The Year The Music Died


So as this year’s LOL Factor comes to a close and Christmas number one is tied up for Simon Cowell yet again, it gives me a valid excuse to rant about the state of chart music nowadays. Oh, but you see, this isn’t one of those rants where I slag every song that’s made it into the top ten off. You see, pop music used to be good. Infact, it was good more recently than you might suspect. 2003, to be precise. Allow me to explain…

Now, to make sure this blog post consists of valid and informed opinion, I’ve put myself through veritable torture and listened to a big bunch of chart songs. The problem with music these days is that it lacks all emotion or variation. Its like most pop songs today are written by pressing one note on a MIDI keyboard and getting a big, special music-making robot to hammer out the rest of the song. Several recent chart-topping tunes consist of little more than one verse and one chorus, built almost exclusively around a single note.

You see, being built around one note isn’t necessarily a bad thing.
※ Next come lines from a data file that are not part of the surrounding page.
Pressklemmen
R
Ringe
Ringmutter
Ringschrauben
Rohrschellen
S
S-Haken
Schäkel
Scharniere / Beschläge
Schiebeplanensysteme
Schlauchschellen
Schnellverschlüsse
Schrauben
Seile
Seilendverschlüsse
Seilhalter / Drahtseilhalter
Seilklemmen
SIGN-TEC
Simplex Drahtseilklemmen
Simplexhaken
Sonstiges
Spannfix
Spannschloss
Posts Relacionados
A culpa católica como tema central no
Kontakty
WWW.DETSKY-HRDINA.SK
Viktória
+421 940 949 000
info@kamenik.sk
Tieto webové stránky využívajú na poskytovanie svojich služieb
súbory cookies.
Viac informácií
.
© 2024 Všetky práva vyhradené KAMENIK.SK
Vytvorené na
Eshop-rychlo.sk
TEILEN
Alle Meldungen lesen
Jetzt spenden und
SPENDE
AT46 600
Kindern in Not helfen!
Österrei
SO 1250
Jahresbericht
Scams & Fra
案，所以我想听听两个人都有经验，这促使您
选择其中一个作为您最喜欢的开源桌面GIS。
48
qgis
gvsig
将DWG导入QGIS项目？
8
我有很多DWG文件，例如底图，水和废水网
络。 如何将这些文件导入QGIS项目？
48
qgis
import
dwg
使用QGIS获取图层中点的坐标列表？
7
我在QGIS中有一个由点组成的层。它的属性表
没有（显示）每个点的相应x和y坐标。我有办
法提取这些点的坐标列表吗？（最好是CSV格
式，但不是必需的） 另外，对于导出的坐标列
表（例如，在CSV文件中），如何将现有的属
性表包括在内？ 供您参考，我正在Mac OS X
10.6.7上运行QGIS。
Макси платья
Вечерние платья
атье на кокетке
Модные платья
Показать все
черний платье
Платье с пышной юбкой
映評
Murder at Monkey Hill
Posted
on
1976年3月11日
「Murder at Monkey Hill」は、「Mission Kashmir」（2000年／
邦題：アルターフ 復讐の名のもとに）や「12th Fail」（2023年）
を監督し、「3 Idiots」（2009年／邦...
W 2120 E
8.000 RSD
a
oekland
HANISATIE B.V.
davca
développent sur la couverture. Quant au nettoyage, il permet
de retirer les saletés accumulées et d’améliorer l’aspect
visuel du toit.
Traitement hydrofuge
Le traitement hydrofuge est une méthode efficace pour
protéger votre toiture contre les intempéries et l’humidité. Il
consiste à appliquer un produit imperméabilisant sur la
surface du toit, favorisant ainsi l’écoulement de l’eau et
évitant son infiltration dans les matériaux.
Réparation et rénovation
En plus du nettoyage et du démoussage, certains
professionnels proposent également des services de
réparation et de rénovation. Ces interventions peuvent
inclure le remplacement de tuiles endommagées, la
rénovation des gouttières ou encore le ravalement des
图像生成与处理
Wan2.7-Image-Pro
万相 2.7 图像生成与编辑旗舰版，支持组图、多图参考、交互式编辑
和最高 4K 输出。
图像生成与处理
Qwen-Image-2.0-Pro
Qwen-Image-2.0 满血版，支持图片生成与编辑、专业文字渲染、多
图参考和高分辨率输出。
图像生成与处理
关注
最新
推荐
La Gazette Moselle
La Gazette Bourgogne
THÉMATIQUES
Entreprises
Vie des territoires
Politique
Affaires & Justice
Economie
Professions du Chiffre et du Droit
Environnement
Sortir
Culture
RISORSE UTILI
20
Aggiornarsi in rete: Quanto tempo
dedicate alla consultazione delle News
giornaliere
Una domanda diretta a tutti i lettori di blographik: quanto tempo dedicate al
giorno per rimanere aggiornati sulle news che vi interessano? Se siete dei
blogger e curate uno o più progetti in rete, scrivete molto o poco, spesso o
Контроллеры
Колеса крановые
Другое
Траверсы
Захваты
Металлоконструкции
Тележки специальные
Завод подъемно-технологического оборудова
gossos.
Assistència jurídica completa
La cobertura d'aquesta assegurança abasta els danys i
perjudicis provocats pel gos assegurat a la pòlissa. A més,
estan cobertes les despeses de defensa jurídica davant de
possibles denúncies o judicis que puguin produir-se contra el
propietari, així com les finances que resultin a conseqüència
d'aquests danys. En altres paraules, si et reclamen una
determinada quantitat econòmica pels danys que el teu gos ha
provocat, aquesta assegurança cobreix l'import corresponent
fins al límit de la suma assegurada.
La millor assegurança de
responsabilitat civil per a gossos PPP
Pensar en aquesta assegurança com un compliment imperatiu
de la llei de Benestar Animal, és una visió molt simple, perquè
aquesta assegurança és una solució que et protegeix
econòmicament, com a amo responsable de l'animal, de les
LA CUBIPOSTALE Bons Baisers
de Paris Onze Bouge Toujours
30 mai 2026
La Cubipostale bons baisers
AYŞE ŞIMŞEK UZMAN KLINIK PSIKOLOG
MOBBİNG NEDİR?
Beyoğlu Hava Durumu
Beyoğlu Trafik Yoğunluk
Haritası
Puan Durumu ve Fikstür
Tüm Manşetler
There are many forms of music which take it as its starting point, for example, Indian Raga music. If you listen to many of The Beatles’ songs, you’ll find that John Lennon managed to create many songs around just one or two notes. Let’s have a quick look, shall we?

I Feel Fine, The Ballad Of John And Yoko, Rain, Lucy In The Sky With Diamonds, A Hard Day’s Night, I Should Have Known Better, Help, Ticket To Ride, Noweigan Wood, The Word, I’m Only Sleeping, Tomorrow Never Knows, I Am The Walrus, All You Need Is Love, Julia, Everybody’s Got Something To Hide Except For Me And My Monkey and Come Together. Each one of these songs is based around a single note, and every one of them is completely different and unique. Modern music adopts a bastardised form of Lennonistic songwriting, taking the most basically simplistic melodic structure and churning it out ad nauseum for #1 hits.

Look, Keri Hilson. Look how pissed you've made Mr Lennon.


I have a theory. At some point during 2004, a mysterious assassin killed all talented songwriters in cold blood in a cruel cull of the music industry by butthurt Nu Metal producers angry that their chosen genre sucked. This theory accounts perfectly for the sudden drop in the quality of pop music after 2003. I’d like to show you a few examples. Justin Timberlake – Rock Your Body is possibly the greatest pop single of the last decade. It has flair, originality and unpredictability. There are funky 80′s throwback basslines, jazz-style breaks, and even a beatboxing breakdown. It has everything I expect a chart-topping pop record to have and more. This song should have topped the charts for every week since it’s release to the present day, with the exception of the one week that I would allow for my next example.

Outkast – Hey Ya is the second best pop song of the last decade. As with J-Timbers, it has originality and unpredictability in spades. The music is ridiculously simple, yet perfectly fitting. The only melodic variation outside the three-chord guitar and bassline is a little ascending riff on what sounds like a My First Synth(tm) and a subtle space-age wah-wah powered guitar effect during the chorus. Simple yet effective, Outkast are one of the last of the type of hip-hop artists popularised in the late 80′s and early 90′s, when the musicians were named after lame puns or plays on words (see Will.i.Am, Salt n Pepa et al), and it’s their connection to the good music of old that keeps them awesome.

Dudes with funny names get all the bitches yo.


Well, I suppose I should stop now. I could go on all day about how music these days is rubbish and you lot would still buy it. As long as you keep it to yourselves, I don’t mind. I’ll be in the corner listening to my 50′s Doo-wop if you need me.